There's a "purpose of a system", but there's also a purpose which we want that system to serve, and which prompts us to correct the system should it deviate from the goals we set for it.
That is a simplistic idea that I am scared has spread far and wide.
A system is a tool, it does have a use/purpose in the simplistic sense. But how we use the tool is ultimately the crux of the issue, for we can use that hammer to build houses or tear them down, or to build concentration camps or use it simply to injure someone directly.
No, the purpose of a tool/system is generally determined by the guiding philosophy of the user or society. Unfortunately society has replaced its philosophy (at least in America) with the economic system of capitalism; i.e. capitalism for capitalisms sake.
Thanks for saying it out loud. I meet a lot of people like you that think the same way as part of my job and they aren't willing to say it out loud.
It's about protecting your work, even if an LLM can do it better.
The only way an LLM can devalue your work is if it can do it better than you. And I don't just mean quality, I mean as a function of cost/quality/time.

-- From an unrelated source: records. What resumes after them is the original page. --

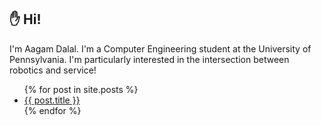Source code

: ## ✋ Hi!
I'm Aagam Dalal. I'm a Computer Engineering student at the University of Pennsylvania. I'm particularly interested in the intersection between robotics and service!
<ul>
  {% for post in site.posts %}
    <li>
      <a href="{{ post.url }}">{{ post.title }}</a> 
    </li>
  {% endfor %}
</ul>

Anyway, we can be enemies I don't care - I've been getting rid of roles that aren't useful anymore as much as I can. I do care that it affects them personally but I do want them to be doing something more useful for us all whatever that may be.
Caring doesn't mean that you stop everything you're doing to address someone's needs. That's a pretty binary world if it was the case and maybe a convenient way to look at motives when you don't want nuance.
Caring about climate change doesn't mean you need to spend your entire life planting trees instead of doing what you're doing.